Pensée comme un parcours diachronique, l’exposition invite le visiteur à circuler entre les époques et les formes, des déesses-mères antiques à la figure familière de la Bonne Mère marseillaise, des représentations idéalisées aux vécus intimes et parfois invisibilisés.
Expérience universelle
La scénographie, volontairement solaire et enveloppante, accompagne ce cheminement sensible structuré en trois grandes sections.
La première s’attache aux imaginaires traditionnels de la mère, figures fantasmées et souvent normatives. La seconde dévoile des réalités plus complexes : maternités empêchées, deuil périnatal, interruptions de grossesse ou expériences marginalisées, donnant à voir une pluralité de vécus longtemps tus.

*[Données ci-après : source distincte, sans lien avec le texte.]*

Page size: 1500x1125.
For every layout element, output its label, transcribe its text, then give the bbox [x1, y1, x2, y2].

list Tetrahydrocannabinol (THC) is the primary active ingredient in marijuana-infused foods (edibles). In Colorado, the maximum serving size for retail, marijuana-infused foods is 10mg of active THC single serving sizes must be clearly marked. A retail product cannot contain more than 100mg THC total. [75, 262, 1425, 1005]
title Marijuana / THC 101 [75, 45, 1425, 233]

La dernière partie se concentre sur la transmission et les liens mère-enfant, interrogeant codes, héritages et phénomènes de mimétisme.
En guise de conclusion, un mur de proverbes issus du bassin méditerranéen consacré aux mères et belles-mères, ainsi qu’un « CV de la bonne mère » – qui « travaille comme si elle n’avait pas d’enfant, élève ses enfants comme si elle n’avait pas de travail » – apportent une touche d’humour révélatrice : si la maternité est intime et singulière, elle demeure une expérience universelle.

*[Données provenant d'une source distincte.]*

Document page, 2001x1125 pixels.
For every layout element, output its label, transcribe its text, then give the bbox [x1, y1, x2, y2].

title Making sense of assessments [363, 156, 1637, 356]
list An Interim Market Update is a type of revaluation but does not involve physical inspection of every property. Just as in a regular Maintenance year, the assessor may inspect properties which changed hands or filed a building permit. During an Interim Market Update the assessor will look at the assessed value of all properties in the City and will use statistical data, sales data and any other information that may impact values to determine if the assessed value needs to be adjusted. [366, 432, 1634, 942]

Près de 350 œuvres composent cette traversée, mêlant petites terres cuites, grandes peintures, installations monumentales et extraits de films, dont une centaine issues des collections ethnographiques du Mucem. Le parcours est ponctué de chefs-d’œuvre emblématiques : Les Vénus de Prune Nourry, la coupe d’Eos et Memnon de Douris et Kalliadès, La Vierge à la grenade de Sandro Botticelli, une Blue Goddess de Niki de Saint Phalle ou encore Coração Independente de Joana Vasconcelos.